2. Tell your therapist you’re interested in surrogate partner therapy
Once you feel comfortable with your therapist and the two of you have discussed your sexual concerns, the next step is to tell them you’re looking into surrogate partner therapy. Ask your therapist if they’re familiar with surrogate partner therapy and what their opinion about it is. If they’re familiar with it, tell them why you think it would be a good fit for you and ask if they agree. If they’re not, they’ll probably want to do some research. It may take several sessions to discuss this topic, and that’s okay – surrogate partner therapy is a big commitment, so it’s good to take your time making a decision.
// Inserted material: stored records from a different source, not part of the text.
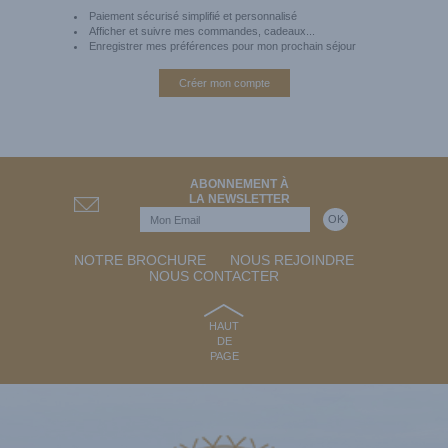
Paiement sécurisé simplifié et personnalisé
Afficher et suivre mes commandes, cadeaux...
Enregistrer mes préférences pour mon prochain séjour
Créer mon compte
ABONNEMENT À
LA NEWSLETTER
NOTRE BROCHURE
NOUS REJOINDRE
NOUS CONTACTER
HAUT
DE
PAGE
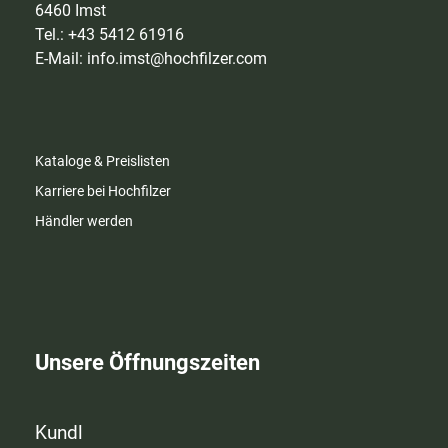
6460 Imst
Tel.: +43 5412 61916
E-Mail:
info.imst@hochfilzer.com
Kataloge & Preislisten
Karriere bei Hochfilzer
Händler werden
Unsere Öffnungszeiten
Kundl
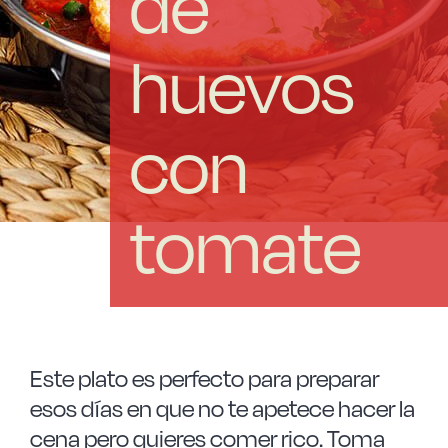
de
Las Noticias
huevos
Instrucciones de seguridad
con
FAQ
Contacto
tomate
Este plato es perfecto para preparar
esos días en que no te apetece hacer la
cena pero quieres comer rico. Toma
3. Be prepared to explain why surrogate partner therapy is right for you
There are a lot of sexual healing modalities out there, and most of them don’t require the involvement of a therapist. Your therapist will likely want to know why this particular modality is the one you’re seeking. Have you considered other modalities? What is it about surrogate partner therapy that draws you to it? Remember that surrogate partner therapy is a big commitment for your therapist as well, so take the time to hear their concerns.
4. Connect your therapist with the surrogate partner you want to work with
If you haven’t already, you’ll need to reach out to the surrogate partner you’d like to work with. After they’ve connected with you, they’ll want to have a one-on-one conversation with your therapist before the three of you formally start working together. Once your therapist is on board for collaborating on surrogate parnter therapy, send an email introducing your therapist and your surrogate partner so they can schedule a conversation.
5. Be patient
Surrogate partner therapy moves at a slow, intentional pace to allow our bodies to integrate what we learn. And just like the work itself, getting surrogate partner therapy started can be slow-moving as well. Ensuring the client, therapist, and surrogate partner are all on the same page usually takes several months, so bring patience to this process.